Provided records —
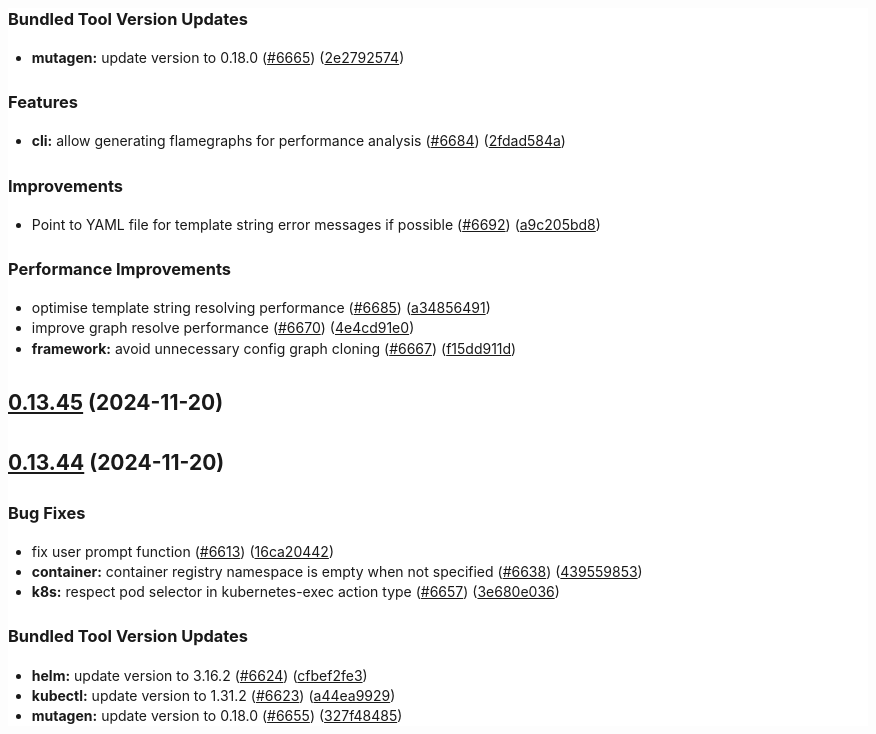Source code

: ### Bundled Tool Version Updates

* **mutagen:** update version to 0.18.0 ([#6665](https://github.com/garden-io/garden/issues/6665)) ([2e2792574](https://github.com/garden-io/garden/commit/2e2792574))

### Features

* **cli:** allow generating flamegraphs for performance analysis ([#6684](https://github.com/garden-io/garden/issues/6684)) ([2fdad584a](https://github.com/garden-io/garden/commit/2fdad584a))

### Improvements

* Point to YAML file for template string error messages if possible ([#6692](https://github.com/garden-io/garden/issues/6692)) ([a9c205bd8](https://github.com/garden-io/garden/commit/a9c205bd8))

### Performance Improvements

* optimise template string resolving performance ([#6685](https://github.com/garden-io/garden/issues/6685)) ([a34856491](https://github.com/garden-io/garden/commit/a34856491))
* improve graph resolve performance ([#6670](https://github.com/garden-io/garden/issues/6670)) ([4e4cd91e0](https://github.com/garden-io/garden/commit/4e4cd91e0))
* **framework:** avoid unnecessary config graph cloning ([#6667](https://github.com/garden-io/garden/issues/6667)) ([f15dd911d](https://github.com/garden-io/garden/commit/f15dd911d))

<a name="0.13.45"></a>
## [0.13.45](https://github.com/garden-io/garden/compare/0.13.44...0.13.45) (2024-11-20)

<a name="0.13.44"></a>
## [0.13.44](https://github.com/garden-io/garden/compare/0.13.43...0.13.44) (2024-11-20)

### Bug Fixes

* fix user prompt function ([#6613](https://github.com/garden-io/garden/issues/6613)) ([16ca20442](https://github.com/garden-io/garden/commit/16ca20442))
* **container:** container registry namespace is empty when not specified ([#6638](https://github.com/garden-io/garden/issues/6638)) ([439559853](https://github.com/garden-io/garden/commit/439559853))
* **k8s:** respect pod selector in kubernetes-exec action type ([#6657](https://github.com/garden-io/garden/issues/6657)) ([3e680e036](https://github.com/garden-io/garden/commit/3e680e036))

### Bundled Tool Version Updates

* **helm:** update version to 3.16.2 ([#6624](https://github.com/garden-io/garden/issues/6624)) ([cfbef2fe3](https://github.com/garden-io/garden/commit/cfbef2fe3))
* **kubectl:** update version to 1.31.2 ([#6623](https://github.com/garden-io/garden/issues/6623)) ([a44ea9929](https://github.com/garden-io/garden/commit/a44ea9929))
* **mutagen:** update version to 0.18.0 ([#6655](https://github.com/garden-io/garden/issues/6655)) ([327f48485](https://github.com/garden-io/garden/commit/327f48485))
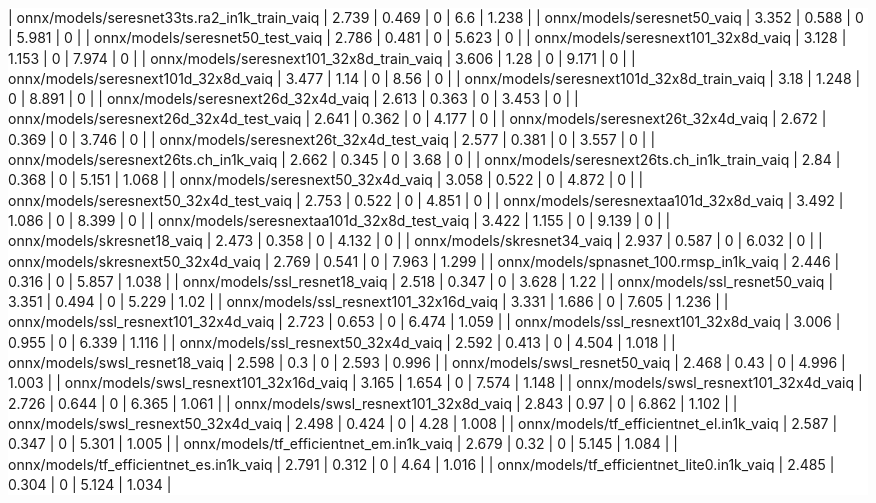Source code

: | onnx/models/seresnet33ts.ra2_in1k_train_vaiq                       |       2.739 |         0.469 |            0 |          6.6   |       1.238 |
| onnx/models/seresnet50_vaiq                                        |       3.352 |         0.588 |            0 |          5.981 |       0     |
| onnx/models/seresnet50_test_vaiq                                   |       2.786 |         0.481 |            0 |          5.623 |       0     |
| onnx/models/seresnext101_32x8d_vaiq                                |       3.128 |         1.153 |            0 |          7.974 |       0     |
| onnx/models/seresnext101_32x8d_train_vaiq                          |       3.606 |         1.28  |            0 |          9.171 |       0     |
| onnx/models/seresnext101d_32x8d_vaiq                               |       3.477 |         1.14  |            0 |          8.56  |       0     |
| onnx/models/seresnext101d_32x8d_train_vaiq                         |       3.18  |         1.248 |            0 |          8.891 |       0     |
| onnx/models/seresnext26d_32x4d_vaiq                                |       2.613 |         0.363 |            0 |          3.453 |       0     |
| onnx/models/seresnext26d_32x4d_test_vaiq                           |       2.641 |         0.362 |            0 |          4.177 |       0     |
| onnx/models/seresnext26t_32x4d_vaiq                                |       2.672 |         0.369 |            0 |          3.746 |       0     |
| onnx/models/seresnext26t_32x4d_test_vaiq                           |       2.577 |         0.381 |            0 |          3.557 |       0     |
| onnx/models/seresnext26ts.ch_in1k_vaiq                             |       2.662 |         0.345 |            0 |          3.68  |       0     |
| onnx/models/seresnext26ts.ch_in1k_train_vaiq                       |       2.84  |         0.368 |            0 |          5.151 |       1.068 |
| onnx/models/seresnext50_32x4d_vaiq                                 |       3.058 |         0.522 |            0 |          4.872 |       0     |
| onnx/models/seresnext50_32x4d_test_vaiq                            |       2.753 |         0.522 |            0 |          4.851 |       0     |
| onnx/models/seresnextaa101d_32x8d_vaiq                             |       3.492 |         1.086 |            0 |          8.399 |       0     |
| onnx/models/seresnextaa101d_32x8d_test_vaiq                        |       3.422 |         1.155 |            0 |          9.139 |       0     |
| onnx/models/skresnet18_vaiq                                        |       2.473 |         0.358 |            0 |          4.132 |       0     |
| onnx/models/skresnet34_vaiq                                        |       2.937 |         0.587 |            0 |          6.032 |       0     |
| onnx/models/skresnext50_32x4d_vaiq                                 |       2.769 |         0.541 |            0 |          7.963 |       1.299 |
| onnx/models/spnasnet_100.rmsp_in1k_vaiq                            |       2.446 |         0.316 |            0 |          5.857 |       1.038 |
| onnx/models/ssl_resnet18_vaiq                                      |       2.518 |         0.347 |            0 |          3.628 |       1.22  |
| onnx/models/ssl_resnet50_vaiq                                      |       3.351 |         0.494 |            0 |          5.229 |       1.02  |
| onnx/models/ssl_resnext101_32x16d_vaiq                             |       3.331 |         1.686 |            0 |          7.605 |       1.236 |
| onnx/models/ssl_resnext101_32x4d_vaiq                              |       2.723 |         0.653 |            0 |          6.474 |       1.059 |
| onnx/models/ssl_resnext101_32x8d_vaiq                              |       3.006 |         0.955 |            0 |          6.339 |       1.116 |
| onnx/models/ssl_resnext50_32x4d_vaiq                               |       2.592 |         0.413 |            0 |          4.504 |       1.018 |
| onnx/models/swsl_resnet18_vaiq                                     |       2.598 |         0.3   |            0 |          2.593 |       0.996 |
| onnx/models/swsl_resnet50_vaiq                                     |       2.468 |         0.43  |            0 |          4.996 |       1.003 |
| onnx/models/swsl_resnext101_32x16d_vaiq                            |       3.165 |         1.654 |            0 |          7.574 |       1.148 |
| onnx/models/swsl_resnext101_32x4d_vaiq                             |       2.726 |         0.644 |            0 |          6.365 |       1.061 |
| onnx/models/swsl_resnext101_32x8d_vaiq                             |       2.843 |         0.97  |            0 |          6.862 |       1.102 |
| onnx/models/swsl_resnext50_32x4d_vaiq                              |       2.498 |         0.424 |            0 |          4.28  |       1.008 |
| onnx/models/tf_efficientnet_el.in1k_vaiq                           |       2.587 |         0.347 |            0 |          5.301 |       1.005 |
| onnx/models/tf_efficientnet_em.in1k_vaiq                           |       2.679 |         0.32  |            0 |          5.145 |       1.084 |
| onnx/models/tf_efficientnet_es.in1k_vaiq                           |       2.791 |         0.312 |            0 |          4.64  |       1.016 |
| onnx/models/tf_efficientnet_lite0.in1k_vaiq                        |       2.485 |         0.304 |            0 |          5.124 |       1.034 |
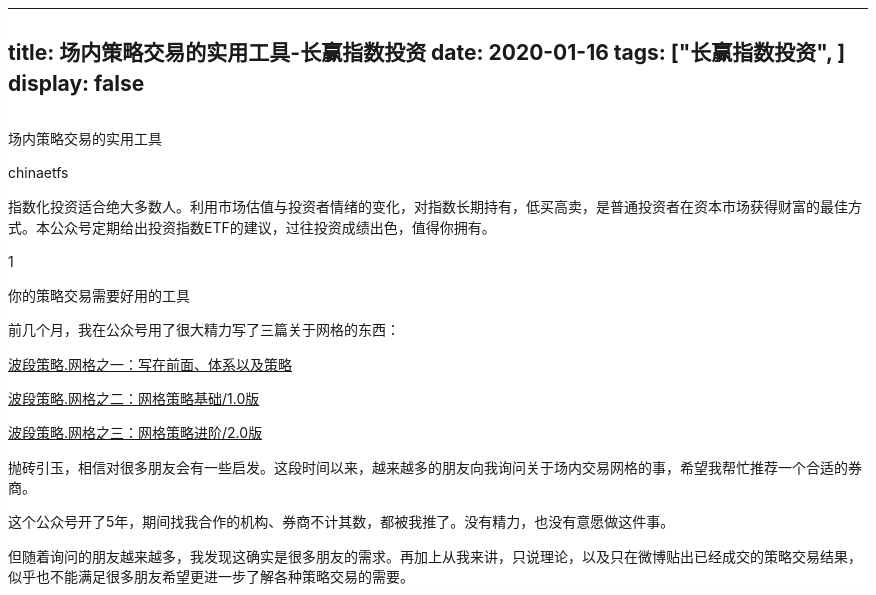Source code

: 
---
title:  场内策略交易的实用工具-长赢指数投资
date: 2020-01-16
tags: ["长赢指数投资", ]
display: false
---


## 



场内策略交易的实用工具




chinaetfs




指数化投资适合绝大多数人。利用市场估值与投资者情绪的变化，对指数长期持有，低买高卖，是普通投资者在资本市场获得财富的最佳方式。本公众号定期给出投资指数ETF的建议，过往投资成绩出色，值得你拥有。






1



你的策略交易需要好用的工具



前几个月，我在公众号用了很大精力写了三篇关于网格的东西：



[波段策略.网格之一：写在前面、体系以及策略](http://mp.weixin.qq.com/s?__biz=MzIwMTIzNDMwNA==&amp;mid=2653409137&amp;idx=1&amp;sn=102ad8c1bf0fc5996652a6fb5ce25e1b&amp;chksm=8d226d9eba55e4886fd2c73aab4c9c27cc117acfb1cc426aa4af0e59a0ea16feac3f9708589d&amp;scene=21#wechat_redirect)



[波段策略.网格之二：网格策略基础/1.0版](http://mp.weixin.qq.com/s?__biz=MzIwMTIzNDMwNA==&amp;mid=2653409144&amp;idx=1&amp;sn=1df1af38ae67d645252a375f65b8c36b&amp;chksm=8d226d97ba55e4815fec8c84281e84cbcc514ec3f6227109b81008059da44f344812ed5bc93a&amp;scene=21#wechat_redirect)



[波段策略.网格之三：网格策略进阶/2.0版](http://mp.weixin.qq.com/s?__biz=MzIwMTIzNDMwNA==&amp;mid=2653409191&amp;idx=1&amp;sn=5c305c5cf5237e8d2c8d8f7bf0320654&amp;chksm=8d226d48ba55e45e96029083b5656d0c494a10c9c39cff79032ec0667157f36165d47be65957&amp;scene=21#wechat_redirect)



抛砖引玉，相信对很多朋友会有一些启发。这段时间以来，越来越多的朋友向我询问关于场内交易网格的事，希望我帮忙推荐一个合适的券商。



这个公众号开了5年，期间找我合作的机构、券商不计其数，都被我推了。没有精力，也没有意愿做这件事。



但随着询问的朋友越来越多，我发现这确实是很多朋友的需求。再加上从我来讲，只说理论，以及只在微博贴出已经成交的策略交易结果，似乎也不能满足很多朋友希望更进一步了解各种策略交易的需要。

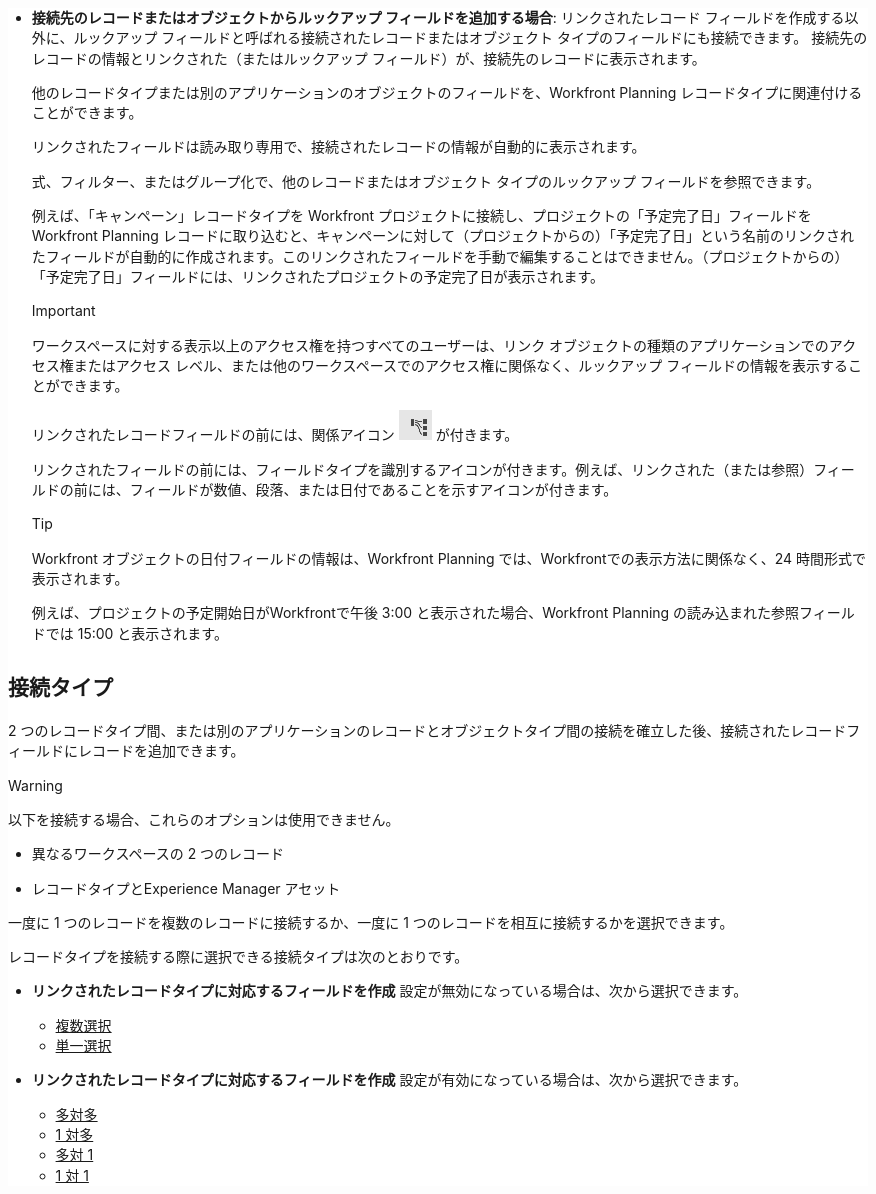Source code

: 
   * **接続先のレコードまたはオブジェクトからルックアップ フィールドを追加する場合**: リンクされたレコード フィールドを作成する以外に、ルックアップ フィールドと呼ばれる接続されたレコードまたはオブジェクト タイプのフィールドにも接続できます。 接続先のレコードの情報とリンクされた（またはルックアップ フィールド）が、接続先のレコードに表示されます。

     他のレコードタイプまたは別のアプリケーションのオブジェクトのフィールドを、Workfront Planning レコードタイプに関連付けることができます。

     リンクされたフィールドは読み取り専用で、接続されたレコードの情報が自動的に表示されます。

     式、フィルター、またはグループ化で、他のレコードまたはオブジェクト タイプのルックアップ フィールドを参照できます。

     例えば、「キャンペーン」レコードタイプを Workfront プロジェクトに接続し、プロジェクトの「予定完了日」フィールドを Workfront Planning レコードに取り込むと、キャンペーンに対して（プロジェクトからの）「予定完了日」という名前のリンクされたフィールドが自動的に作成されます。このリンクされたフィールドを手動で編集することはできません。（プロジェクトからの）「予定完了日」フィールドには、リンクされたプロジェクトの予定完了日が表示されます。

     >[!IMPORTANT]
     >
     >ワークスペースに対する表示以上のアクセス権を持つすべてのユーザーは、リンク オブジェクトの種類のアプリケーションでのアクセス権またはアクセス レベル、または他のワークスペースでのアクセス権に関係なく、ルックアップ フィールドの情報を表示することができます。

     リンクされたレコードフィールドの前には、関係アイコン ![&#x200B; 関係フィールドアイコン &#x200B;](assets/relationship-field-icon.png) が付きます。

     リンクされたフィールドの前には、フィールドタイプを識別するアイコンが付きます。例えば、リンクされた（または参照）フィールドの前には、フィールドが数値、段落、または日付であることを示すアイコンが付きます。

     >[!TIP]
     >
     >Workfront オブジェクトの日付フィールドの情報は、Workfront Planning では、Workfrontでの表示方法に関係なく、24 時間形式で表示されます。
     >
     >例えば、プロジェクトの予定開始日がWorkfrontで午後 3:00 と表示された場合、Workfront Planning の読み込まれた参照フィールドでは 15:00 と表示されます。


## 接続タイプ

2 つのレコードタイプ間、または別のアプリケーションのレコードとオブジェクトタイプ間の接続を確立した後、接続されたレコードフィールドにレコードを追加できます。

>[!WARNING]
>
>以下を接続する場合、これらのオプションは使用できません。
>
>* 異なるワークスペースの 2 つのレコード
>
>* レコードタイプとExperience Manager アセット

一度に 1 つのレコードを複数のレコードに接続するか、一度に 1 つのレコードを相互に接続するかを選択できます。

レコードタイプを接続する際に選択できる接続タイプは次のとおりです。

* **リンクされたレコードタイプに対応するフィールドを作成** 設定が無効になっている場合は、次から選択できます。

   * [複数選択](#multi-select-connection-type)
   * [単一選択](#single-select-connection-type)

* **リンクされたレコードタイプに対応するフィールドを作成** 設定が有効になっている場合は、次から選択できます。

   * [多対多](#many-to-many-connection-type)
   * [1 対多](#one-to-many-connection-type)
   * [多対 1](#many-to-one-connection-type)
   * [1 対 1](#many-to-one-connection-type)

Aim of the exercise — Convert the records into a Markdown table with columns named Row and Text. Include everything from the start of the records through the line with "### Bug Fixes". Skip blank lines and leave the pictures out.

Task result —
| Row | Text |
|---|---|
| 1 | Source code |
| 2 | : ### Bundled Tool Version Updates |
| 3 | * **mutagen:** update version to 0.18.0 ([#6665](https://github.com/garden-io/garden/issues/6665)) ([2e2792574](https://github.com/garden-io/garden/commit/2e2792574)) |
| 4 | ### Features |
| 5 | * **cli:** allow generating flamegraphs for performance analysis ([#6684](https://github.com/garden-io/garden/issues/6684)) ([2fdad584a](https://github.com/garden-io/garden/commit/2fdad584a)) |
| 6 | ### Improvements |
| 7 | * Point to YAML file for template string error messages if possible ([#6692](https://github.com/garden-io/garden/issues/6692)) ([a9c205bd8](https://github.com/garden-io/garden/commit/a9c205bd8)) |
| 8 | ### Performance Improvements |
| 9 | * optimise template string resolving performance ([#6685](https://github.com/garden-io/garden/issues/6685)) ([a34856491](https://github.com/garden-io/garden/commit/a34856491)) |
| 10 | * improve graph resolve performance ([#6670](https://github.com/garden-io/garden/issues/6670)) ([4e4cd91e0](https://github.com/garden-io/garden/commit/4e4cd91e0)) |
| 11 | * **framework:** avoid unnecessary config graph cloning ([#6667](https://github.com/garden-io/garden/issues/6667)) ([f15dd911d](https://github.com/garden-io/garden/commit/f15dd911d)) |
| 12 | <a name="0.13.45"></a> |
| 13 | ## [0.13.45](https://github.com/garden-io/garden/compare/0.13.44...0.13.45) (2024-11-20) |
| 14 | <a name="0.13.44"></a> |
| 15 | ## [0.13.44](https://github.com/garden-io/garden/compare/0.13.43...0.13.44) (2024-11-20) |
| 16 | ### Bug Fixes |